Thursday, 12 January 2012

Dying for Compassion

Anyone who considers that Assisted Dying can be legislated for with the subsequent legislation faithfully adhered to without dilution or abuse has only to look to the British Abortion Act of 1967 which stipulated:

‘Abortion is legal when a pregnancy is terminated by a doctor, and where two doctors certify that one of the following conditions is met:

a) risk to the woman's health or the health of any existing children of her family (within a 24 week time limit)

b) risk of grave permanent injury to the physical or mental health of the pregnant woman (no time limit)

c) risk to the life of the pregnant woman (no time limit)

d) substantial risk that if the child were born it would suffer from such physical or mental abnormalities as to be seriously handicapped (no time limit).’
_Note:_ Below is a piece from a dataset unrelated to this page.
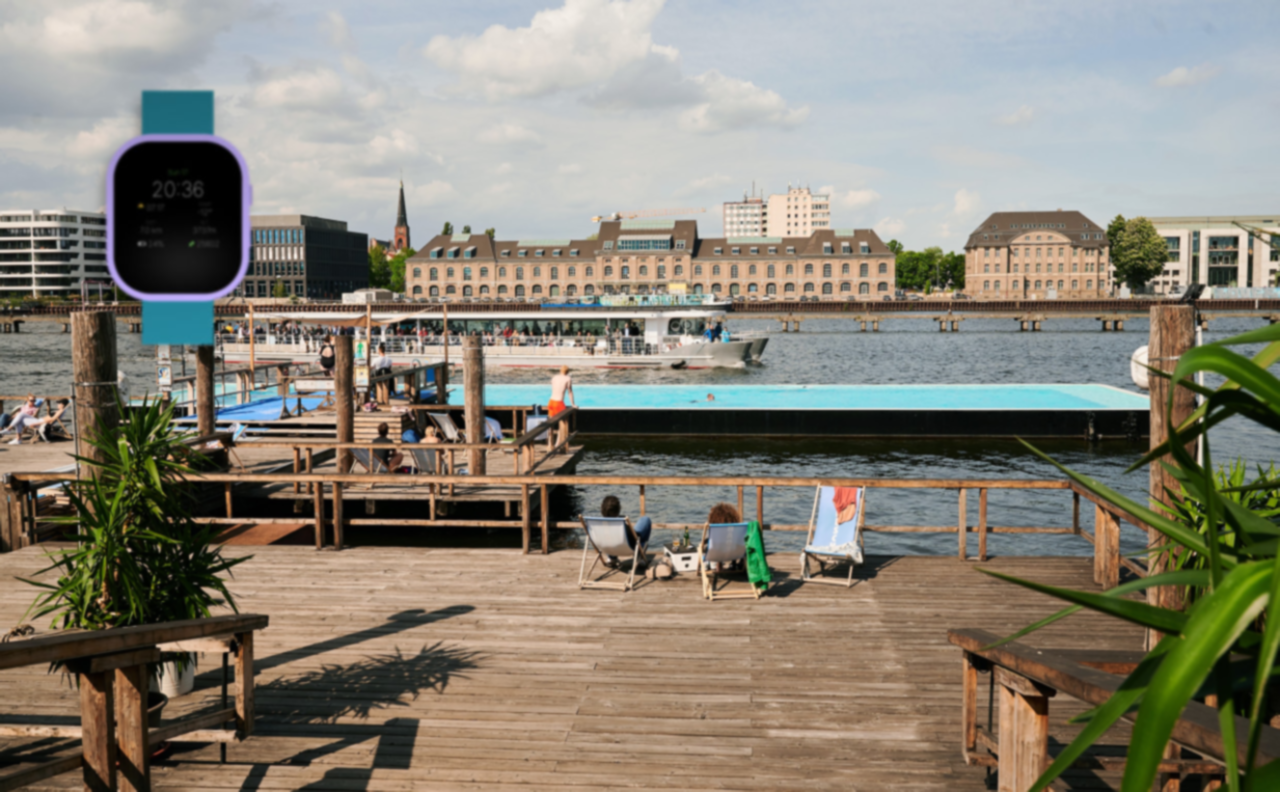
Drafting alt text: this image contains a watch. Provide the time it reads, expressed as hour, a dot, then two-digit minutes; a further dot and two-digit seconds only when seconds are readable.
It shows 20.36
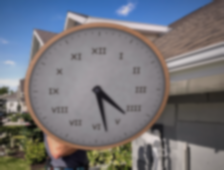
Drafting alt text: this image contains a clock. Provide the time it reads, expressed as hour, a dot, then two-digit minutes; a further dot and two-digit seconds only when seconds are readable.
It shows 4.28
and observe how abortion has subsequently degenerated into a ‘woman’s right to choose’, despite no great change in the Abortion Act, bar the termination time limit moving back and forth as technology advances and more is discovered about foetal viability at each developmental stage, and despite a smorgasbord of contraceptive options available to the modern female which were largely unavailable to the 1960s female.
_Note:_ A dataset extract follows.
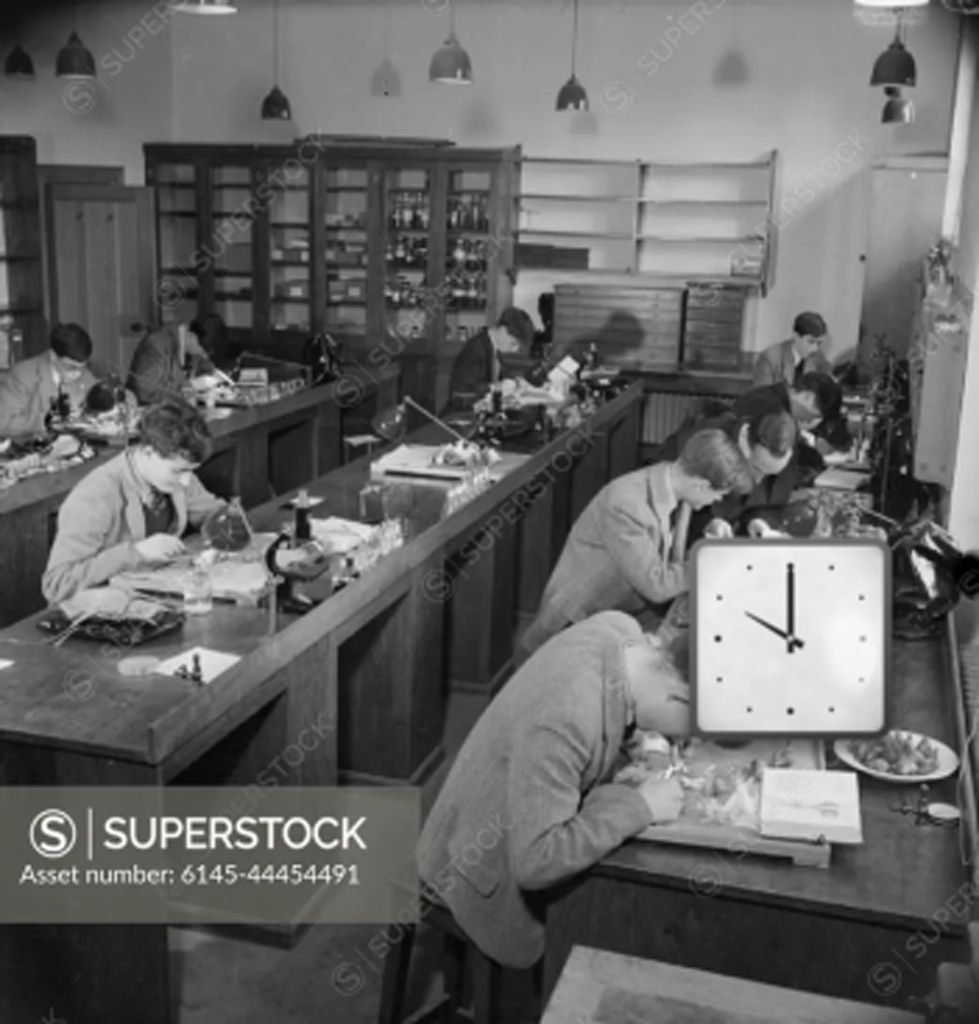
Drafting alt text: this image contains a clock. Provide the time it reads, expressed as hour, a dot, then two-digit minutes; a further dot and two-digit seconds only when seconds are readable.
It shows 10.00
A former neighbour of mine worked in an abortion clinic where it was not uncommon to have clients walking in for their 4th or 5th abortion. Some were unusually fecund, it is true, and no contraceptive seemed to work for them. Others were so casual about the subject of contraception, they simply shrugged when they found themselves pregnant again and no amount of education or free contraceptives seemed to change that, even though they were not seemingly educationally-challenged. One particularly memorable case involved a high-earning woman who demanded an abortion because being pregnant would interfere with her skiing holiday which would then cause her emotional distress!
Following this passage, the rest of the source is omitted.